Saturday, August 23, 2008
Newest family member
Our family grew just a bit bigger today. One of the ladies I know here on my autism yahoo group was giving away puppies. So we decided to get the boys one. I know what you are thinking, What! a puppy with three boys you decided to get a puppy? Yes we did. And the boys are loving it. We picked him up this morning and the pictures are the boy's first introduction to him. We named him Mr. Echo. John picked echo and we added the Mr. because of the best show ever LOST and Mr. Echo is one of the men that was on there. So we are looking forward to the adventers that we are going to have with Mr. Echo and they have already started. John is a little nervous around him but likes having him a round and James is also nervous but likes to watch him. And Jordan well that boy thinks it is the best day of his life. He is LOVING the dog he follows him around every where and visa versa. I think the day's around here are going to be more crazy and more funny and I didn't think that was even possible.

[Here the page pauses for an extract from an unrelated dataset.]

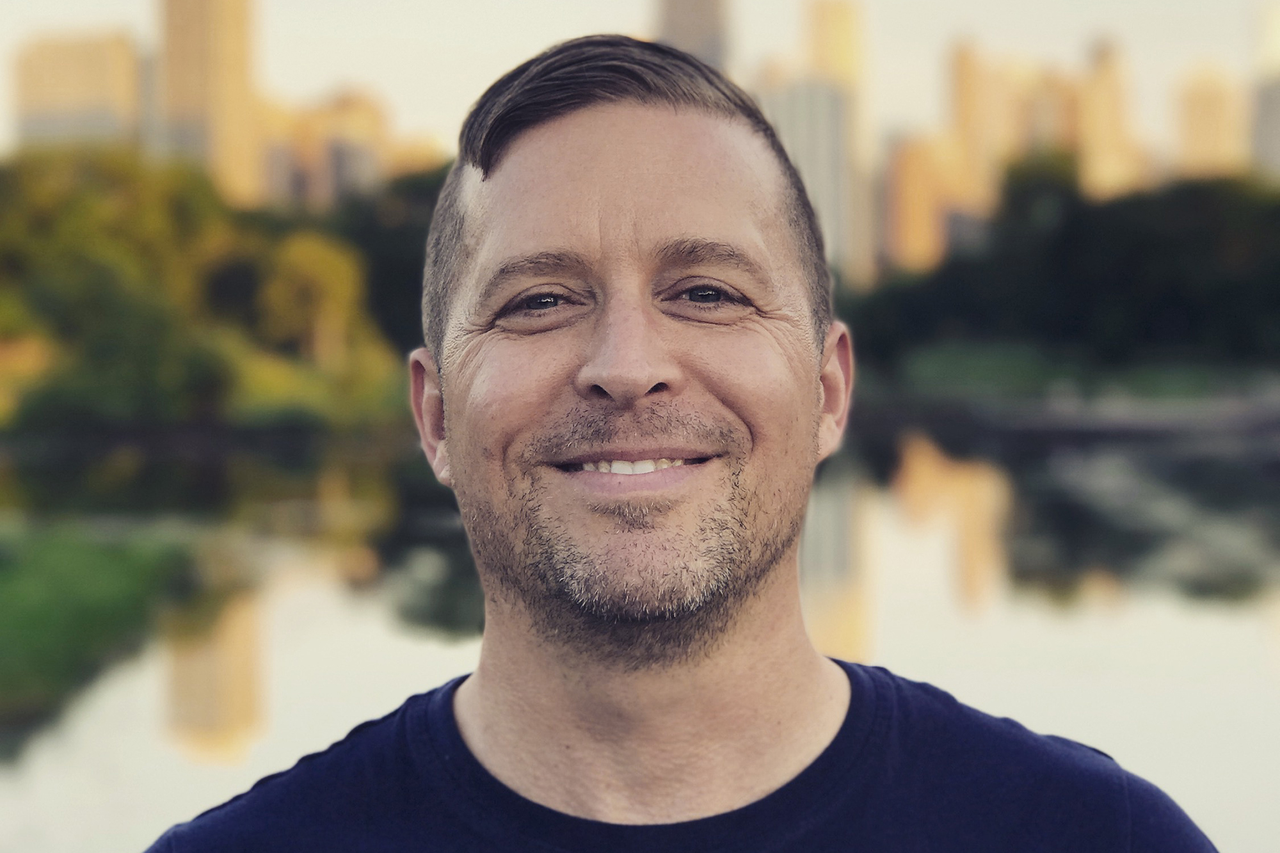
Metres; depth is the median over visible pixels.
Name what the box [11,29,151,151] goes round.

Wednesday, August 13, 2008
God is Good
Recently everything in my life has begun to fall apart but I have been digging deep into the word and seeing God's grace and mercy has made one thing clear to me. He is good, even when life is falling apart all around me and I feel as if I'm are going to drown in it, and there is no way out. God is still there, still holding on to me. Still leading me, still loving me, still carrying me no matter what. That is a promise I really need to grab hold of right now and I love the words of this Point of Grace song because it says what we all need to remember and we always tend to forget it on a daily basis but we need to remember it and hold it very close to our hearts. It is one of his greatest promises to us. Be blessed today and please always remember that no matter how bad this life can get he is still there and still good. I am learning that each day and I hope that you will know that too. Nothing is too big for him to handle. Praise Him for that.

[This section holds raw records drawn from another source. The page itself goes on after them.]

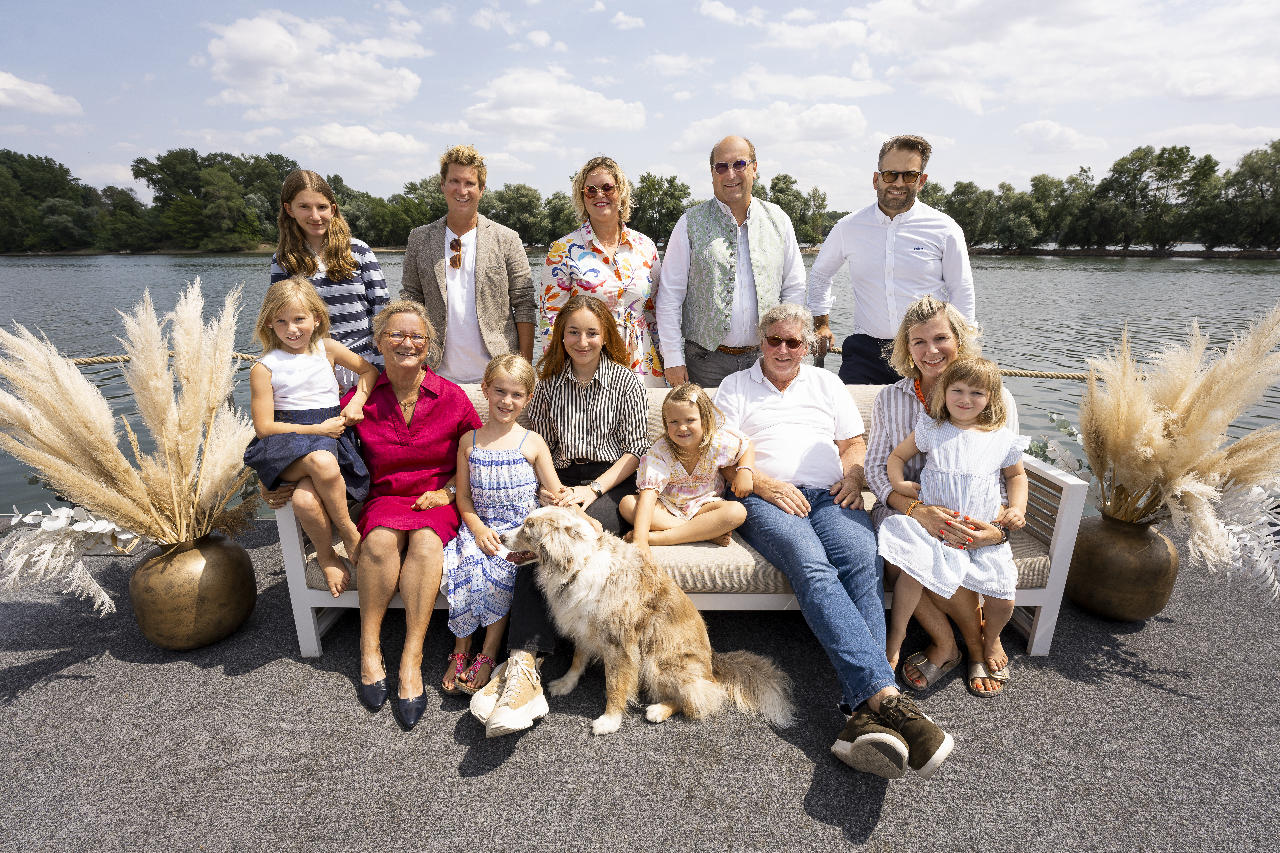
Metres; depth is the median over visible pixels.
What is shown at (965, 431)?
girl
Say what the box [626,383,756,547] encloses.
child
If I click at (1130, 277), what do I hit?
lake
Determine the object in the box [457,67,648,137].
cloud
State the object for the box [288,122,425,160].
cloud
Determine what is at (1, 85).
cloud
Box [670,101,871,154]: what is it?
cloud
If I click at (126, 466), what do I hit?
pampas grass
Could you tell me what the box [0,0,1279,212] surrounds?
sky
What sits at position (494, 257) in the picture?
man
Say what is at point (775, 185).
tree
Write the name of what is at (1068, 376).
rope
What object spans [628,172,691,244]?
tree
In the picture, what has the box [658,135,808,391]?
man
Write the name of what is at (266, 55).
cloud
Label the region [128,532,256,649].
gold vase
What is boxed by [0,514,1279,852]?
carpet
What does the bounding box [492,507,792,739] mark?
dog
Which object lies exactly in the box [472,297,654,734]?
woman
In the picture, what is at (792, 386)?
man
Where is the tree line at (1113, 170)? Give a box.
[921,138,1279,252]
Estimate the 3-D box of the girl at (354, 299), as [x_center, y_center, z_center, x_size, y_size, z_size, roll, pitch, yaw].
[-1.533,-0.448,3.341,0.513,1.549,0.528,0,15,0]
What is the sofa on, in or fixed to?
on the carpet
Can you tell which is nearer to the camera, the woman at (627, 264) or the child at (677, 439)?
the child at (677, 439)
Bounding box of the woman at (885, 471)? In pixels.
[867,295,1020,700]
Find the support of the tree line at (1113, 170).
on the ground
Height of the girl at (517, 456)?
0.974 m
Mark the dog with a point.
(597, 580)
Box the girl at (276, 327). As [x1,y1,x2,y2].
[244,277,375,595]
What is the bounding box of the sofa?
[272,380,1088,670]
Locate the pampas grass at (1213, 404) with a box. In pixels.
[1076,301,1279,600]
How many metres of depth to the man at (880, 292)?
3.53 m
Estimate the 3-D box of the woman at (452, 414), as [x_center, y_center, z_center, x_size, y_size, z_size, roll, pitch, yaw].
[-0.946,0.209,2.473,0.667,1.184,0.940,0,15,0]
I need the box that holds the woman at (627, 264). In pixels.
[537,156,664,384]
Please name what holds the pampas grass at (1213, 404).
in the gold vase at (1115, 563)
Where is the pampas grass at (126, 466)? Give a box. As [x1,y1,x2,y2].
[0,279,250,602]
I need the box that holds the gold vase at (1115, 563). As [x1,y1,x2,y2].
[1067,511,1179,621]
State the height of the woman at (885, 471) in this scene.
1.061 m
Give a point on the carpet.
(336, 692)
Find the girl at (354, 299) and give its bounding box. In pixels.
[267,169,389,387]
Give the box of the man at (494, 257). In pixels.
[399,148,536,383]
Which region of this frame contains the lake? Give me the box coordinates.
[0,251,1278,518]
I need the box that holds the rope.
[26,343,1094,377]
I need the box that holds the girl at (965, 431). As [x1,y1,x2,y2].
[873,358,1028,678]
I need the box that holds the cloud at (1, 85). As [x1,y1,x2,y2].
[0,70,83,117]
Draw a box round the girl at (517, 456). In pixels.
[442,354,561,694]
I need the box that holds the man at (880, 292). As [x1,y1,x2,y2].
[808,136,975,384]
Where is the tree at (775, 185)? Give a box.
[762,172,834,244]
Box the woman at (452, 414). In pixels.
[284,311,481,730]
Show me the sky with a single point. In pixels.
(439, 118)
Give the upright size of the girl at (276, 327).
1.046 m
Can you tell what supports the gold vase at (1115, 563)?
on the carpet
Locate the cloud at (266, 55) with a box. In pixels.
[199,12,425,116]
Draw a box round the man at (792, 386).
[720,298,956,779]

When the sun starts to rise and I open my eyes
You are good, so good
In the heat of the day with each stone that I lay
You are good, so good
With every breath I take in
I'll tell You I'm grateful again
When the moon rises high before each kiss goodnight
You are good
When the road starts to turn around each bend I've learned
You are good, so good
And when somebody's hand holds me up, helps me stand
You are so good
With every breath I take in
I'll tell You I'm grateful again
'Cause it's more than enough just to know I am loved
And you are good
So how can I thank You
And what can I bring
What can a poor man lay at the feet of a king
So I'll sing you a love song
It's all that I have
To tell You I'm grateful
For holding my life in Your hands
When it's dark and it's cold and I can't feel my soul
You are still good
When the world has gone gray and the rain's here to stay
You are still good
With every breath I take in
I'll tell you I'm grateful again
And the storm may swell even then it is well
You are good
So how can I thank You
And what can I bring
What can a poor man lay at the feet of a king
So I'll sing you a love song
It's all that I have
To tell You I'm grateful
For holding my life in Your hands
Thursday, August 7, 2008
I am amazed at how my boys grow and how fast. It brings joy to me but also makes me even more unsure of what I am doing as a parent and if I am even doing the right thing. Right now as I write I am thinking oh my what have I gotten into being a parent and a parent of three boys at that. But I am also reminded that the Lord choose me to be their mom. I don't know why or even if I can do it, but I am honored that the Lord gave me the best boys in the whole world. Pray for us as a family. Many things are happening in our lives right now and wjust need lots and lots of prayers. And please especially pray for these things: Gabe and I and our marriage, John starting all day kindergarten I am not sure how he is going to do and I don't even know how I am going to do, James and his attitude things are getting worse with him, and Gabe and I are at a lose on how to help him, and Jordan's development. As many of you know this has been a constant concern for me and sadly I think my fears are becoming a reality as far as if we have another autistic son. Jordan is following closely in John's footsteps when he was a baby. We do have an evaluation coming up and we pray before then that things change but if not. That the Lord will equip us to start this journey again with our baby boy and that he will continue to empower us and strengthen us in yet another hard path. And please also pray for a dear family that is close friends of ours, they too are starting down a very hard and troubling path as they just found out that their oldest boy who is only 4 has Cystic Fibrosis. I will update as soon as I can about all of these things, and thanks for reading, and praying.